Trigonometric identity: secx cosx=1
Therefore:
sec²x-2 sec x cos x + cos²
=sec²x + cos²-2
Identity: sec²x = 1/cos²x
Use the Identity:
sec²x + cos²- 2
1/cos^2x +cos²x-2

Now I am very confused, really unsure on how to prove this identity. I would greatly appreciate any helpful tips.

For b)

tanx+1/tanx =1/(sinx cosx )
L.H.S:
Tanx+1/tanx
Identity: 1/tanx = cotx :
=tanx+cotx

Now im completely lost, the R.H.S side is turning out to be "csc x sec x" .

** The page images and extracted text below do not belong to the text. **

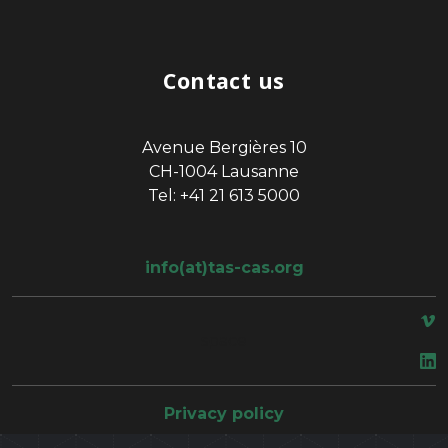
Contact us
Avenue Bergières 10
CH-1004 Lausanne
Tel: +41 21 613 5000
info(at)tas-cas.org
space
Privacy policy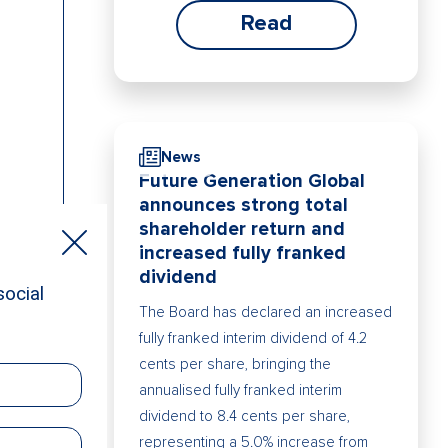
Read
News
Future Generation Global
announces strong total
shareholder return and
increased fully franked
dividend
The Board has declared an increased
fully franked interim dividend of 4.2
cents per share, bringing the
annualised fully franked interim
dividend to 8.4 cents per share,
representing a 5.0% increase from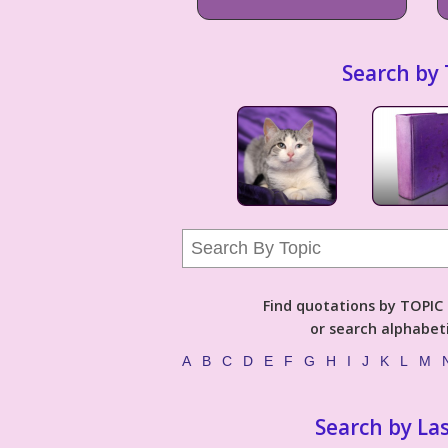
Search by 
Find quotations by TOPIC (
or search alphabeti
A
B
C
D
E
F
G
H
I
J
K
L
M
Search by La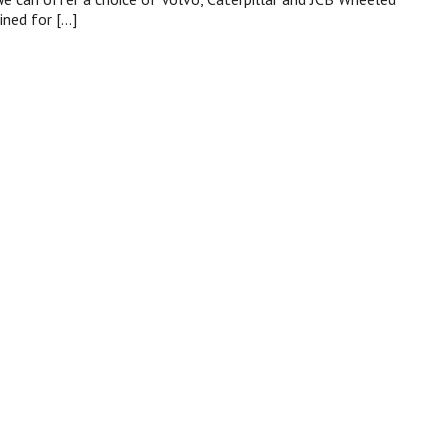
ined for […]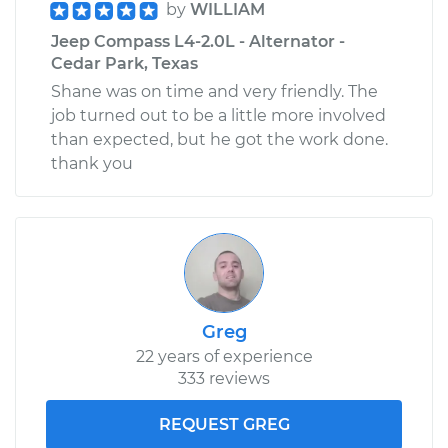
by
WILLIAM
Jeep Compass L4-2.0L - Alternator -
Cedar Park, Texas
Shane was on time and very friendly. The
job turned out to be a little more involved
than expected, but he got the work done.
thank you
Greg
22 years of experience
333 reviews
REQUEST GREG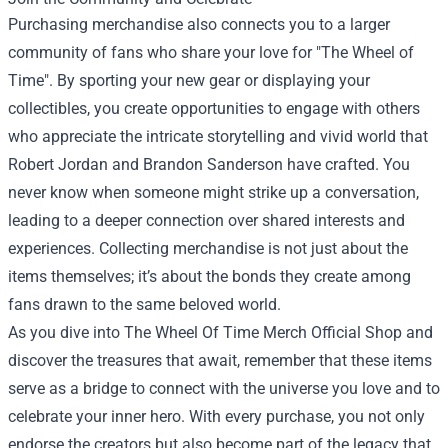
Purchasing merchandise also connects you to a larger
community of fans who share your love for "The Wheel of
Time". By sporting your new gear or displaying your
collectibles, you create opportunities to engage with others
who appreciate the intricate storytelling and vivid world that
Robert Jordan and Brandon Sanderson have crafted. You
never know when someone might strike up a conversation,
leading to a deeper connection over shared interests and
experiences. Collecting merchandise is not just about the
items themselves; it’s about the bonds they create among
fans drawn to the same beloved world.
As you dive into The Wheel Of Time Merch Official Shop and
discover the treasures that await, remember that these items
serve as a bridge to connect with the universe you love and to
celebrate your inner hero. With every purchase, you not only
endorse the creators but also become part of the legacy that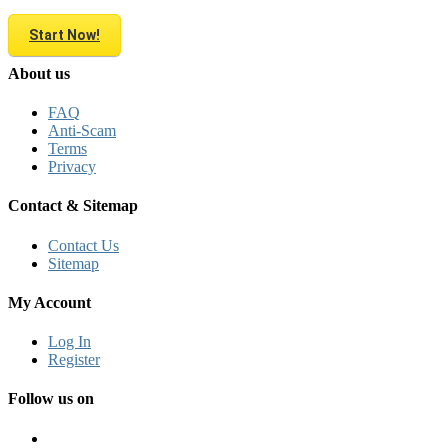
Start Now!
About us
FAQ
Anti-Scam
Terms
Privacy
Contact & Sitemap
Contact Us
Sitemap
My Account
Log In
Register
Follow us on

I would greatly appreciate any helpful tips, since I'm very confused here.

Thanks

2. Originally Posted by spoc21
Hi,
Im having a lot of trouble solving the following trig identities:

a) sec² x-2 sec x cos x + cos² = tan² x - sin² x
b) $tan x + 1/ tanx = 1/sin x cos x$

My working:
For a):

Trigonometric identity: secx cosx=1
Therefore:
sec²x-2 sec x cos x + cos²
=sec²x + cos²-2
Identity: sec²x = 1/cos²x
Use the Identity:
sec²x + cos²- 2
1/cos^2x +cos²x-2

Now I am very confused, really unsure on how to prove this identity. I would greatly appreciate any helpful tips.

For b)

tanx+1/tanx =1/(sinx cosx )
L.H.S:
Tanx+1/tanx
Identity: 1/tanx = cotx :
=tanx+cotx

Now im completely lost, the R.H.S side is turning out to be "csc x sec x" .

I would greatly appreciate any helpful tips, since I'm very confused here.

Thanks
(b) $tanx+\frac{1}{tanx} = \frac{sinx}{cosx} +\frac{1}{\frac{sinx}{cosx}} = \frac{sinx}{cosx}+\frac{cosx}{sinx}$

$= \frac{sin^2x+cos^2x}{sinx.cosx} = \frac{1}{sinx.cosx}$

3. (a) $sec^2x-2secx.cosx+cos^2x$

use the identity $sec^2x-tan^2x=1$ and $cos^2x=1-sin^2x$

$= (1+tan^2x)-2+(1-sin^2x)$

$= 1+tan^2x-2+1-sin^2x$

$=tan^2x-sin^2x$

4. Originally Posted by harish21
(a) $sec^2x-2secx.cosx+cos^2x$

use the identity $sec^2x-tan^2x=1$ and $cos^2x=1-sin^2x$

$= (1+tan^2x)-2+(1-sin^2x)$

$= 1+tan^2x-2+1-sin^2x$

$=tan^2x-sin^2x$
Thanks harish,
the $cos^2 x$ in bold is actually only $cos^2$..would this make a difference? or would the same method you described work?